My partners would talk about meetings with clients or prospective clients at which the speaker was said to have been praised in the most superlative of terms. Sometimes I had been at those meetings. All I'd heard was an exchange of mild pleasantries.
Instructions were said to have been received, which indicated that probably in a month or two, after he had continued his excellent work, he would receive instructions on the sale of the Eiffel Tower or the mining of the outer moons of Jupiter.

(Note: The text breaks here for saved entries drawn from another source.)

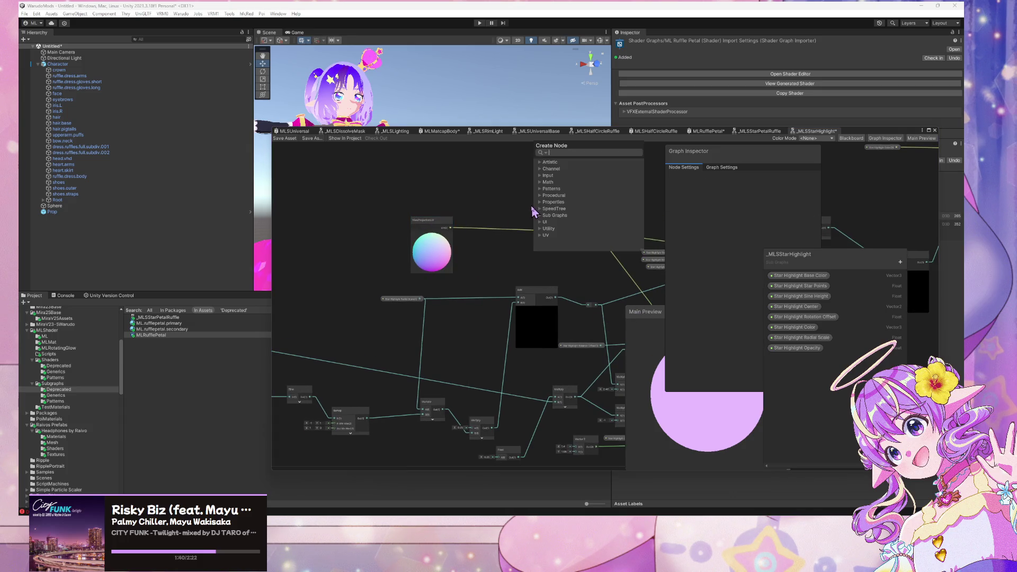
Add a Branch On Input Connection node beside ViewProjectionUV, then delete it.
text(conne)
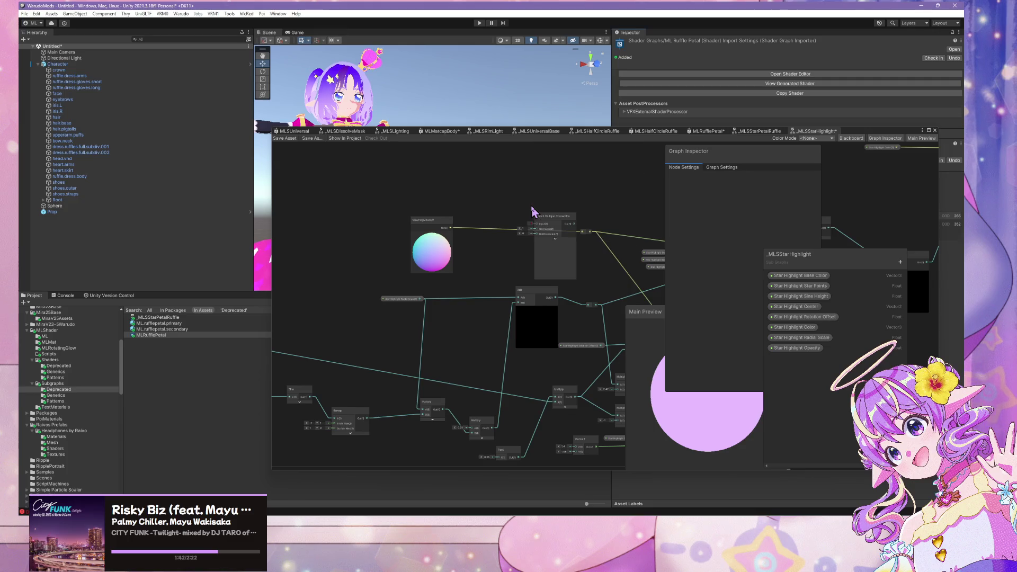
key(Return)
mouse_move(550, 222)
mouse_down()
mouse_move(517, 201)
mouse_move(531, 212)
mouse_up()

I wasn't used to hearing naked self-congratulation. Women don't talk like that. In fact, women will put themselves down in the hope or expectation that the person they are talking to will refute the put down and deliver a compliment. That is the reason for the expression: "Does my bum look big in this?".
So, when I heard these manly stories, I was astonished. Early on, I snorted with laughter, thinking they must be joking.
It took me a while to realise that levity was not part of the language in that room, and that telling tales about fighting T Rexes was a very serious business, which was best greeted with an admiring little manly grunt, a nod, and a "well done". They all believed it, or wanted to, or felt they had to seem to.
And it took me a while to realise that when I said self-deprecating things to the men, they took it at face value. I told funny stories about things I had mildly cocked-up (a funny typo, say), and said I was hopeless. They thought I meant it.
It would lead to a detailed explanation from a self-appointed mentor about how he had the talent and expertise I said I lacked.
I am happy to report that partners' meetings have changed. In the decade I have been a partner, I have been joined by more women. I realised that telling stories about how hopeless I am, was counter-productive, and stopped.
And the hubris has also abated. Eradication was too much to hope for, but the language and imaginary achievements have been tempered.
I suspect that's a relief to everyone at the partners' meetings, male and female alike.